Quelle géopolitique à l’heure post-carbone ?

Nous n'allons pas passer du Moyen-Age à la renaissance d’un seul coup.

Saviez-vous que 80 minutes d’exposition au soleil sur la planète suffiraient à répondre au besoin de production mondiale d’électricité annuelle? Autrement dit nous ne sommes plus face à un problème théorique d’accès à l’énergie mais à un enjeu massif de stockage de cette énergie !

La Chine, après avoir tiré une grande partie de sa croissance d’un usage intensif du pétrole, est aujourd’hui championne mondiale des énergies vertes, notamment du photovoltaïque, parce qu’elle maîtrise 95% des ressources de métaux rares indispensables aujourd’hui au stockage de l’énergie électrique. Ce qui n’est pas sans conséquence sur notre dépendance énergétique.

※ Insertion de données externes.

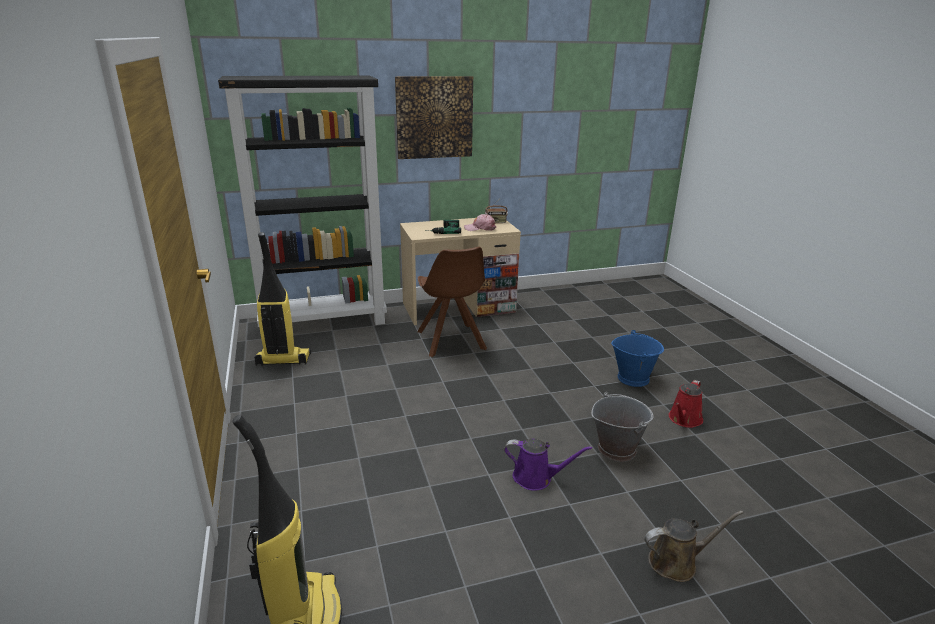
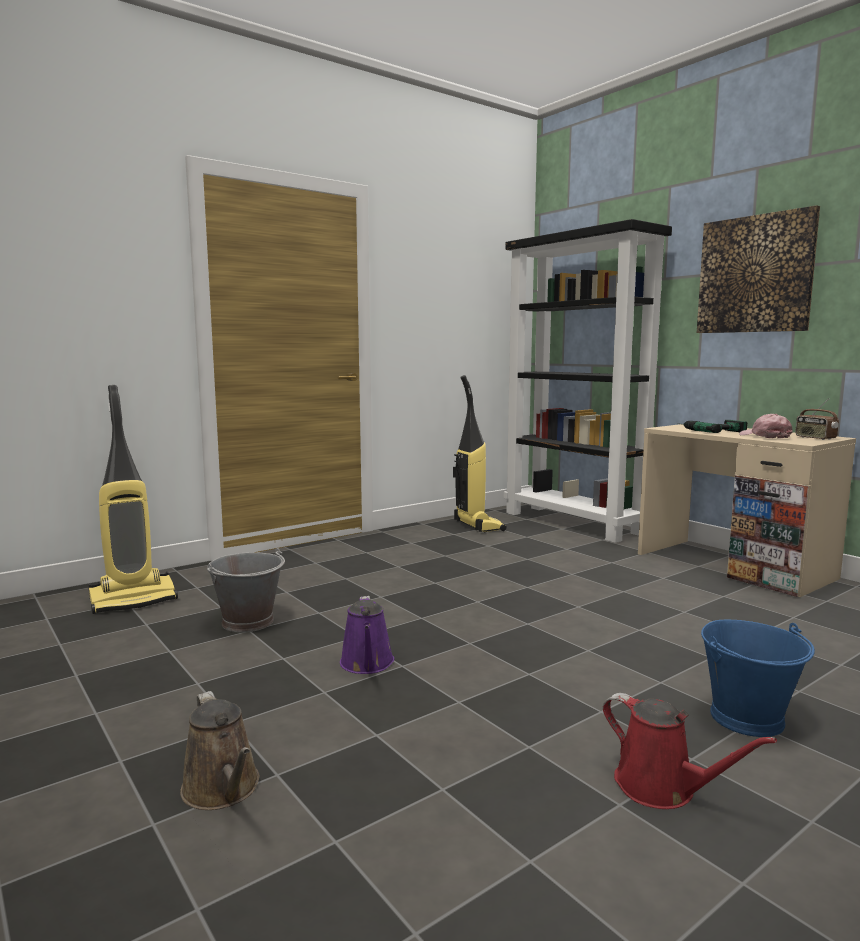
camera: 70 degrees right, 15 degrees down
(451, 341) = (631, 576): brown chair -> none
(616, 449) = (484, 717): grey bucket -> grey bucket (249, 622)
(684, 420) = (662, 788): red watering can -> red watering can turned 150 degrees counterclockwise

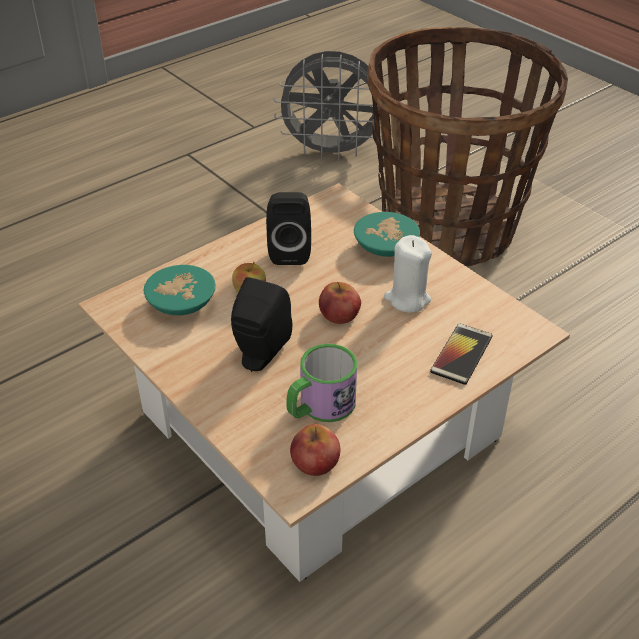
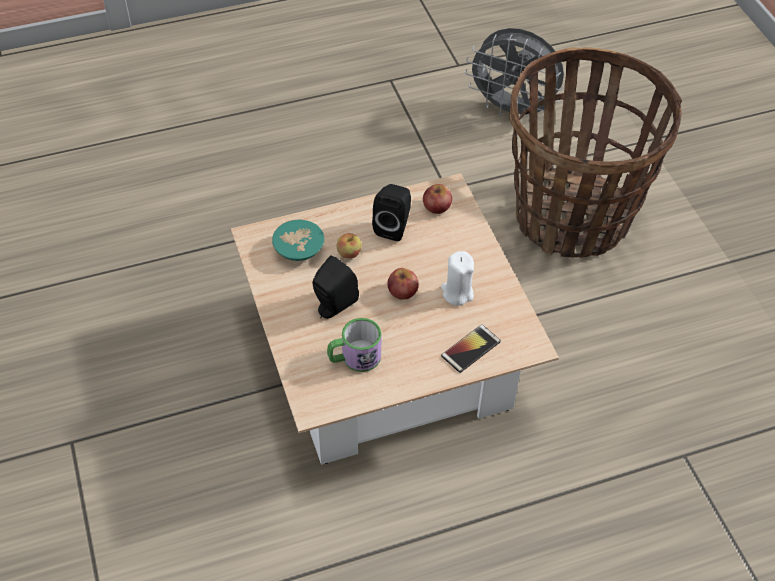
camera: 20 degrees right, 10 degrees up
(315, 462) = (332, 395): apple -> apple (436, 206)
(386, 245) = (466, 242): turquoise bowl -> none

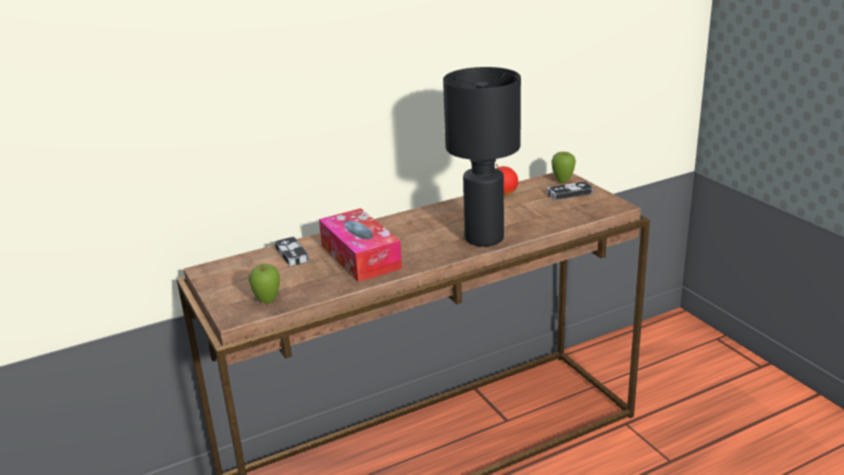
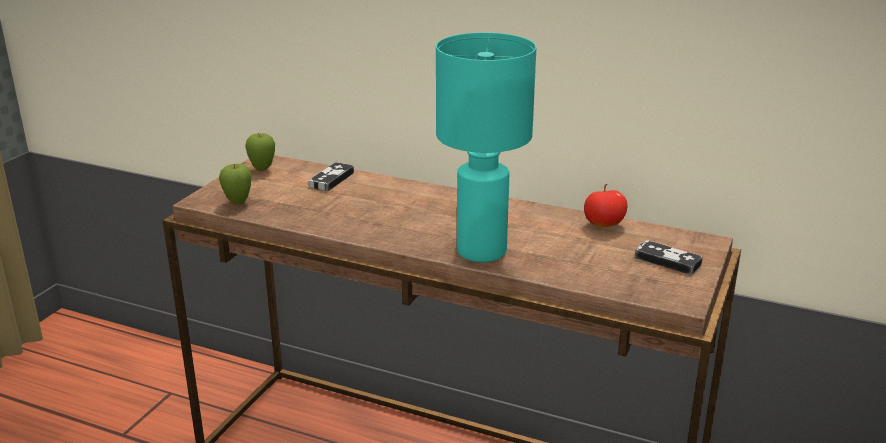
camera: 50 degrees right, 0 degrees up
(360, 257) = (363, 208): tissue box -> none
(484, 239) = (480, 252): black table lamp -> turquoise table lamp
(563, 181) = (693, 247): apple -> apple (262, 169)

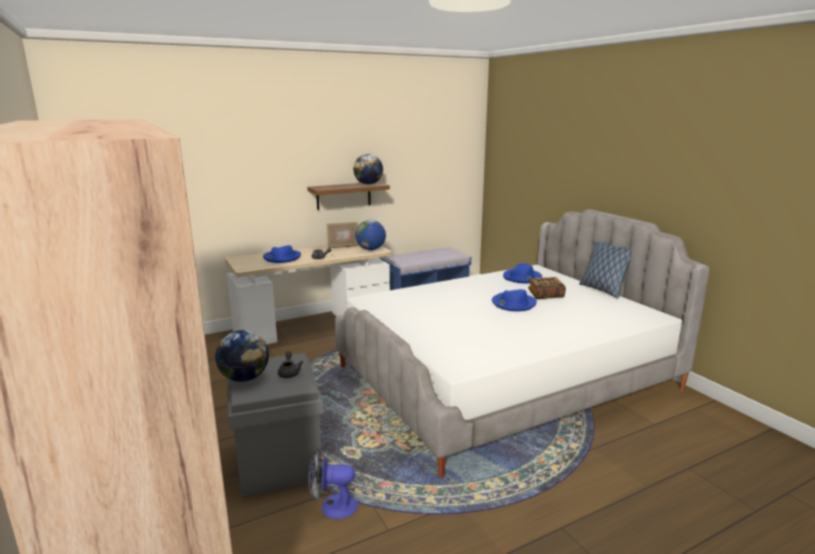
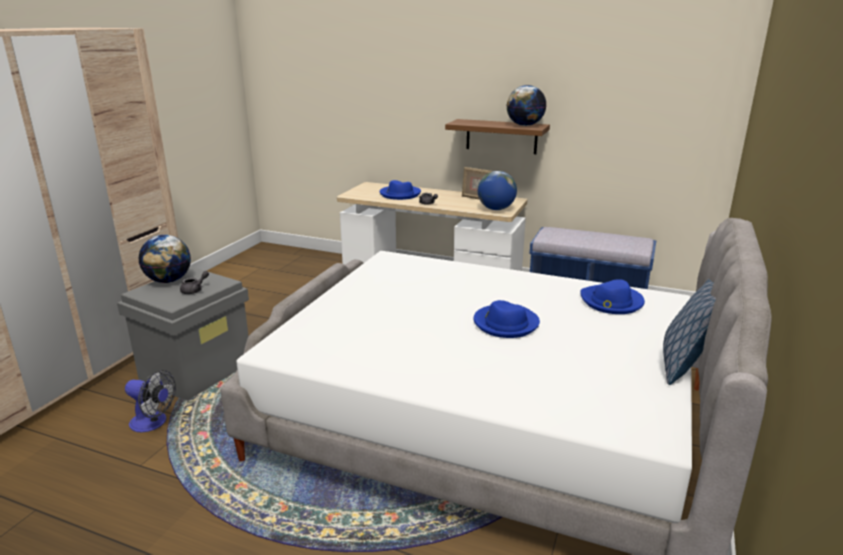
camera: 50 degrees right, 5 degrees up
(332, 506) = (153, 423): fan -> fan turned 150 degrees clockwise
(545, 295) = (576, 333): book -> none

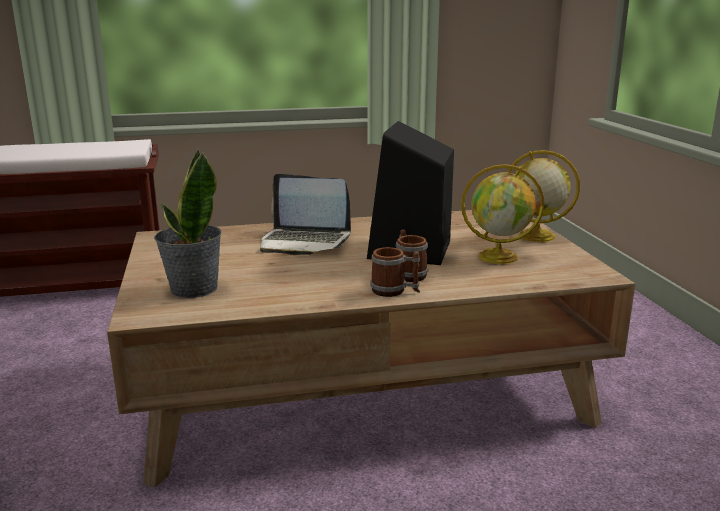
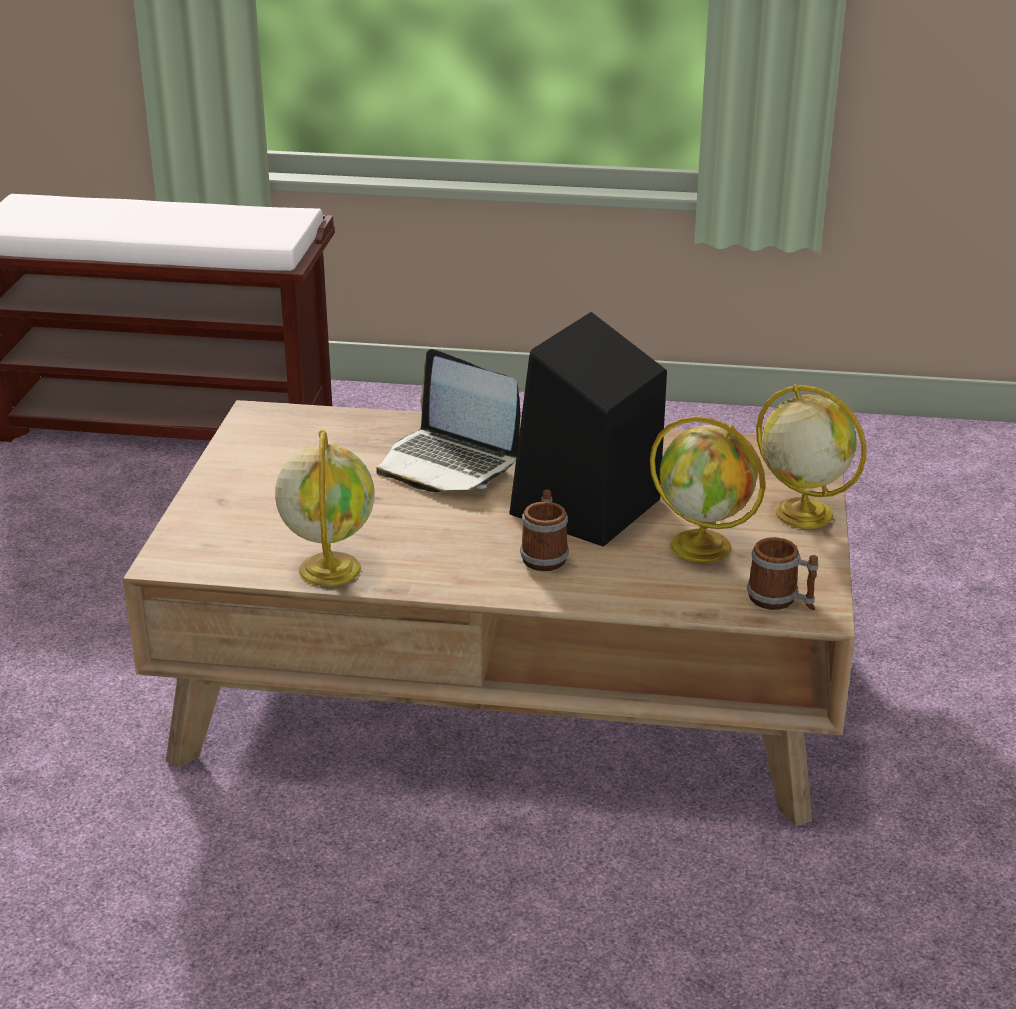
camera: 20 degrees right, 10 degrees up
(193, 289) = (252, 527): potted plant -> none
(267, 301) = (329, 568): none -> globe
(395, 291) = (501, 582): mug -> mug (781, 601)

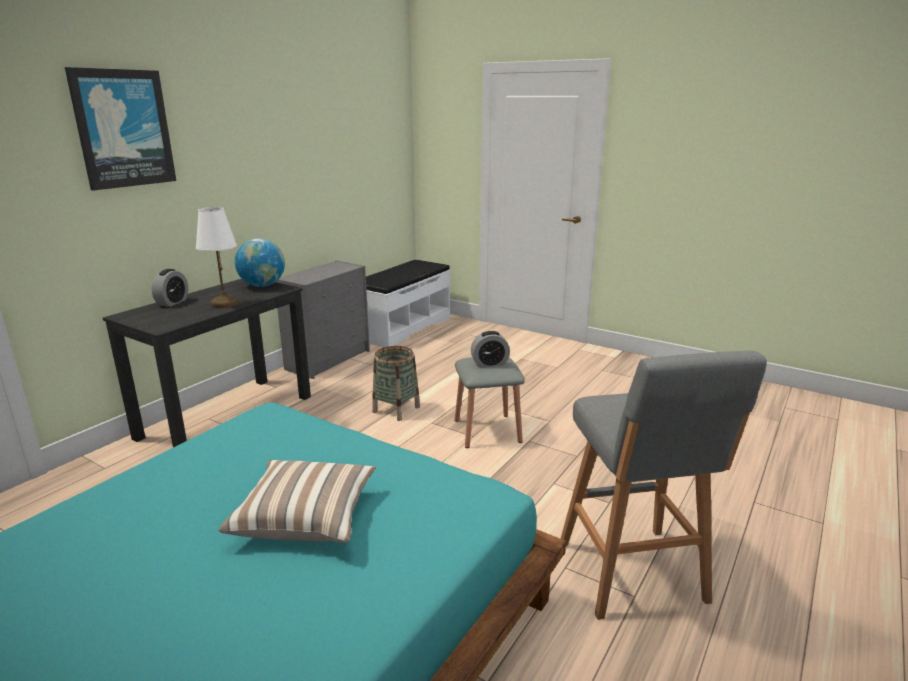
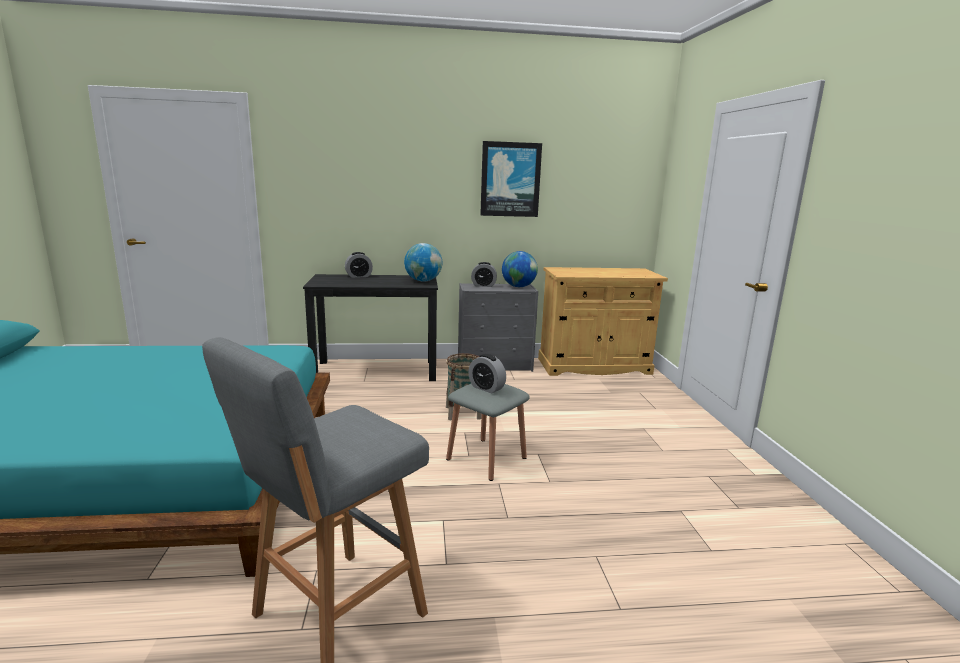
camera: 50 degrees right, 5 degrees down
(123, 129) = (354, 153): picture -> picture (510, 179)
(224, 304) = (374, 283): white table lamp -> none
(304, 274) = (483, 285): none -> alarm clock
(306, 517) = (153, 394): pillow -> none
(337, 266) = (518, 287): none -> globe
(402, 327) = (594, 366): white bench -> beige cabinet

D’après Guillaume Pitron, l’auteur de “La guerre des métaux rares - La face cachée de la transition énergétique et numérique” la France a raison de tenter de changer de modèle énergétique mais il ne faut pas croire que nous allons passer du Moyen-Age à la renaissance d’un seul coup. Il ne faut pas croire que le choix qui nous est proposé est de passer d’un âge sombre fait d’hydrocarbures à la Renaissance. Le monde est beaucoup plus complexe que cela. Par exemple, pour produire des énergies vertes et construire des panneaux solaires, il va bien falloir gratter l’écorce terrestre pour récupérer des matériaux plus ou moins rares.

Retrouvez l’intégralité de l’interview de Guillaume Pitron dans le podcast « le monde qui vient en questions »  sur Boma France.

Nous n’avons pas encore trouvé la solution technologique pour stocker proprement ces énergies. Pour l’instant la bascule vers les énergies renouvelables nécessite des solutions de stockage très gourmandes en matières premières que nous sommes obligés d’importer. Nous avons besoin pour cela de ressources que nous ne possédons pas. Il faut du lithium, du graphite, du cobalt pour les batteries.  Et les conditions d’extraction et de raffinage sont tout sauf propres…

Une stratégie politique post-carbone est nécessaire mais elle pose simultanément la question de la dépendance à l’égard des états qui nous livrent les matières premières rares. Comme le dit Guillaume Pitron, le XIXème siècle a été dominé par l’Angleterre Victorienne qui extrayait le charbon, qui l’exploitait et remontait dans la chaine de valeur au point de devenir un pays leader de la première révolution industrielle. Puis le pétrole a pris le relai au XXème siècle et le USA, les pays du Moyen Orient ont tiré leur épingle du jeu. Peu de gens se rendent compte à quel point la Chine est un leader de l’extraction des matières premières. Ils ne se rendent pas compte que si elle détient ce monopole, elle va monter dans la chaine de valeur. Ainsi, plutôt que de vendre des matières premières elle va vendre des produits finis et des services. C’est ce qui est en train de se passer.

Face à ces contraintes multiples, l’Europe pourrait-elle privilégier le nucléaire au nord et déployer dès à présent le photovoltaïque au sud ? Cette approche permettrait  de rétablir un équilibre géopolitique, notamment face à l’hégémonie annoncée de la Chine. Les équilibres géopolitiques au regard de la question énergétique vont être bouleversés dans les vingts prochaines années et réduire la question de la transition à la seule question environnementale est dangereux.